Quanto às tentativas de desenvolver uma vacina preventiva contra o HIV, o nosso Instituto tem um candidato promissor, financiado pela Fundação Bill & Melinda Gates e o Instituto Nacional de Saúde (National Institute of Health), que deve entrar em testes clínicos em humanos no próximo ano. Nós sabemos que uma vacina eficaz deve visar ao exterior da proteína do HIV para uma vacina preventiva, e nós estamos aprendendo como fazer vacinas que fazem a resposta (anticorpos) que cubram o exterior da proteína, de forma suficientemente ampla para interagir com as diversas variantes do HIV. Apesar disso, precisamos de maior progresso em manter os anticorpos no exterior. Eles estão tendo curta duração. Precisamos que os anticorpos durem. Esse objetivo é uma das nossas missões principais.

Em termos de terapia medicamentosa para as pessoas já infectadas com HIV, muito tem sido feito a respeito das células infectadas de forma latente que permanecem após a terapia e apresentam um problema para a cura da pessoa infectada com HIV, ou seja, nós não sabemos como eliminar essas últimas células.

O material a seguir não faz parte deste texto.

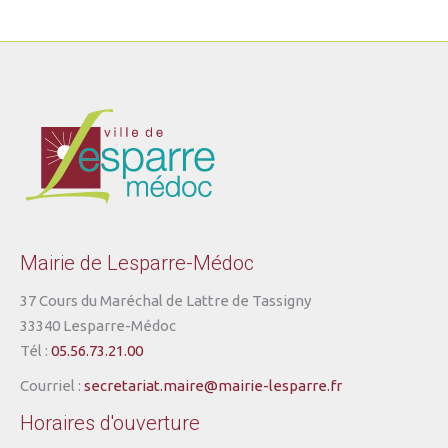
Mairie de Lesparre-Médoc
37 Cours du Maréchal de Lattre de Tassigny
33340 Lesparre-Médoc
Tél :
05.56.73.21.00
Courriel :
secretariat.maire@mairie-lesparre.fr
Horaires d'ouverture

Creio que o problema é muito mais profundo do que em geral é discutido atualmente, e eu penso que nós estamos apenas arranhando a superfície das questões relacionadas à identificação desses locais (onde ficam as células infectadas) e as razões pelas quais elas não morrem. Eu, pessoalmente, acredito que há muito mais do que um tipo "tal" de célula, e eu acho que é muito possível que existam algumas que ainda não foram identificadas.

Terra - Você é o diretor científico de uma organização sem fins lucrativos, a Global Virus Network (GVN). Qual é a função dessa organização?

Gallo -

Eu cofundei a GNV em março de 2011 com dois colegas da Europa, para atender necessidades globais especiais relacionadas ao controle do vírus. A GNV é uma defesa essencial e crítica contra a doença viral. É uma coalizão composta pelos melhores virologistas abrangendo mais de 20 países em todo o mundo, todos trabalhando para o avanço do conhecimento sobre como os vírus nos deixam doentes, para desenvolver medicamentos e vacinas para prevenir doenças e morte, e para treinar a próxima geração.

Nenhuma instituição do mundo tem experiência em todas as áreas virais. GNV traz os melhores médicos virologistas juntos para alavancar forças individuais e para focar equipes globais de cientistas sobre os principais problemas científicos. O poder de GVN está em seu alcance global, a profundidade de sua ciência e seu compromisso para resolver os desafios virais enfrentados pela população. Não existe nenhuma outra entidade como a GVN.